Set exercise 1: In the thread about manufactured homes, rewrite the part that opens with the words containing "I agree with" and closes with "(Jul 1, 2014)", putting "lovely" in place of "beautiful".
Set exercise 2: According to the thread about manufactured homes, what year was the mom's house in Pinconning built?
Set exercise 3: Continue the forum thread about manufactured homes from its last shown line.
━━━━━ Excerpt to read ━━━━━
I agree with everything you said. Including my correction. My mom's house is in Pinconning. Built in 1898. Still standing and beautiful. Never ever ever a manufactured home. Never. I'm just saying they have their place.


----------



## Porkymoore (Jul 1, 2014)

the "auction, move the house to lot" idea intrigues me very much...don't know why the lenders would be unwilling to lend..there are a ton of mobile homes here in Florida and we have hurricanes..if it weren't for them i would be in one now. Inlaws had a wonderful double wide, plenty of room, very low utilities....i am not looking to resell and make money, i want it to live the rest of our lives in..seems they are easier to work on then stick.things easier to access,work on...quality is quality whether stick or modular,mobile..


----------



## Fishndude (Feb 22, 2003)

Porkymoore said:


> the "auction, move the house to lot" idea intrigues me very much...don't know why the lenders would be unwilling to lend..there are a ton of mobile homes here in Florida and we have hurricanes..if it weren't for them i would be in one now. Inlaws had a wonderful double wide, plenty of room, very low utilities....i am not looking to resell and make money, i want it to live the rest of our lives in..seems they are easier to work on then stick.things easier to access,work on...quality is quality whether stick or modular,mobile..


And manufactured homes are a great option for someone in your shoes. What is the incentive for a lender to lend on it, though? Their business is to lend money, and collect it back with interest, under specific agreed-upon terms. And they owe it to their investors to make sound lending decisions. Manufactured homes are not great collateral for loans, for all sorts of reasons that I have already mentioned in this thread. 

Let me put it another way. If you wanted to save $100,000 to pay cash for a home, would you spend it on a manufactured home, or a stick built home? No financing involved. It would take you the same amount of time, and work to save the $100K either way. Where would you put your hard-earned dollars?


----------



## Downriver Tackle (Dec 24, 2004)

Fishndude said:


> And manufactured homes are a great option for someone in your shoes. What is the incentive for a lender to lend on it, though? Their business is to lend money, and collect it back with interest, under specific agreed-upon terms. And they owe it to their investors to make sound lending decisions. Manufactured homes are not great collateral for loans, for all sorts of reasons that I have already mentioned in this thread.
━━━━━ Supplied material ━━━━━
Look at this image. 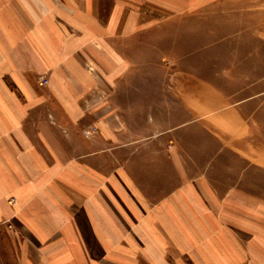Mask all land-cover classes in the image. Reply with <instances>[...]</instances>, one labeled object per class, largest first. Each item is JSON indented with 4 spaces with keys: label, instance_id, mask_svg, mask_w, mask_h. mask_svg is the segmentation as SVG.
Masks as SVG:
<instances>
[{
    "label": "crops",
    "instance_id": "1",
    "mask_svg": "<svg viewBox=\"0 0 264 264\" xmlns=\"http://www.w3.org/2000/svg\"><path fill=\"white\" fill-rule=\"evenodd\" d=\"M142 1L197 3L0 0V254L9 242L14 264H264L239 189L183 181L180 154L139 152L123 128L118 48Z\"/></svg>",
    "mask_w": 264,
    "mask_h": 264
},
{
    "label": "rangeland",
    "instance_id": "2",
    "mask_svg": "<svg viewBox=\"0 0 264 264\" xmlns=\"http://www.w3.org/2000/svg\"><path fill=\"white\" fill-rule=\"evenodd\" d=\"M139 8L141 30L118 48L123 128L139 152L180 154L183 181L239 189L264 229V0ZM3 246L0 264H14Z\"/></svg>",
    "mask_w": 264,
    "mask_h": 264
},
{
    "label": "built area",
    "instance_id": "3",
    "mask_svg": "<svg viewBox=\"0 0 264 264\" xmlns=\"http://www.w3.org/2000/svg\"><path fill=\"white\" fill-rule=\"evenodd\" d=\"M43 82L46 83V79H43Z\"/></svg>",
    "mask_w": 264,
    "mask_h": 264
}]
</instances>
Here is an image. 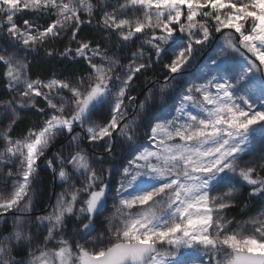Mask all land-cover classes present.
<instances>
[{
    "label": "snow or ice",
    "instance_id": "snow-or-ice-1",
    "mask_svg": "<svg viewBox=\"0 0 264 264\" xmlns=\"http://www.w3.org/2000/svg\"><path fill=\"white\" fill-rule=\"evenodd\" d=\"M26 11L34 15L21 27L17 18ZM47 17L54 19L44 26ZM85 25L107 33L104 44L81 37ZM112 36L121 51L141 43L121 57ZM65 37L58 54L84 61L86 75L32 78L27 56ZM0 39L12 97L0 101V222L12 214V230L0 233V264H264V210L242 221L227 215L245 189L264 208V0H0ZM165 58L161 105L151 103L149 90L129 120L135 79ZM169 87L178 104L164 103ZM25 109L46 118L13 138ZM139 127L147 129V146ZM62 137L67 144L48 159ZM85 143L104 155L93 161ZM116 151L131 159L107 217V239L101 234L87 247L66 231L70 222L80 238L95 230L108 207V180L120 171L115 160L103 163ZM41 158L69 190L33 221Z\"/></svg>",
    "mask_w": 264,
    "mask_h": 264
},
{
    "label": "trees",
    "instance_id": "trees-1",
━━━━━
Final result 1:
I agree with everything you said. Including my correction. My mom's house is in Pinconning. Built in 1898. Still standing and lovely. Never ever ever a manufactured home. Never. I'm just saying they have their place.


----------



## Porkymoore (Jul 1, 2014)

Final result 2: 1898

Final result 3:
> 
> Let me put it another way. If you wanted to save $100,000 to pay cash for a home, would you spend it on a manufactured home, or a stick built home? No financing involved. It would take you the same amount of time, and work to save the $100K either way. Where would you put your hard-earned dollars?



Even in a good economy, they're not a good investment for a bank. When I bought my house in 99, my brother in law tried talking me into a new mfg home like they bought. I passed. They bought one for about $85k. When the mfg home fad was over around 2005, they tried to sell it. Even in that peak of the real estate market, they could only get offers in the 30's for it. Still owed twice that. Looking at a $50,000 loss in just 6 years. When the market busted, tons of people just walked away like houses and they were being auctioned off for $15,000 tops, some not even 10 years old. 

If you can still grab one for less than $15,000, they are a good investment to move onto a chunk of land up here. The lady across the road has close to $40k wrapped up in hers. Could make a little profit now, but once the market picks back up here, she could probably get $65k-75k for it. The key is to put it on a few acres minimum.


----------



## blgoose44 (Oct 10, 2008)

Remember, you may plan on living there forever, but situations change, I know plenty of people that never planned on moving, but things happen, so you have to be smart about your purchase.

The bank has to look at it like you may lose that house tomorrow, they need to know they can recoup their money if that happens


----------



## Midalake (Dec 7, 2009)

I have a cousin in San Antiono Tx. He called me and said he was going to sell because the average for a house on the market was 4 days. When he listed it sold on the first day!!:SHOCKED: 1 month ago.

Dave


----------



## Porkymoore (Jul 1, 2014)

I see your point on the $100k..but I don't want too over extend myself. I would rather have something that will last yet not too expensive..I would rather put down a large down payment and have a large reserve than buy what I consider a cheaper, less expensive? home.. I mean I can buy a better house with acrerage than have to settle for a smaller stick built in a neighborhood... Then I have a large cash reserve in case whatever happens... If I wanted a house on ten acres, I don't think I could afford it. But a manufactured or mobile on ten is doable. seems the stick built I am looking at
in my price range I would not want our require more work than I want or can do... I think they solve s great purpose for folks like me... hope that sounds right


----------



## jiggin is livin (Jan 7, 2011)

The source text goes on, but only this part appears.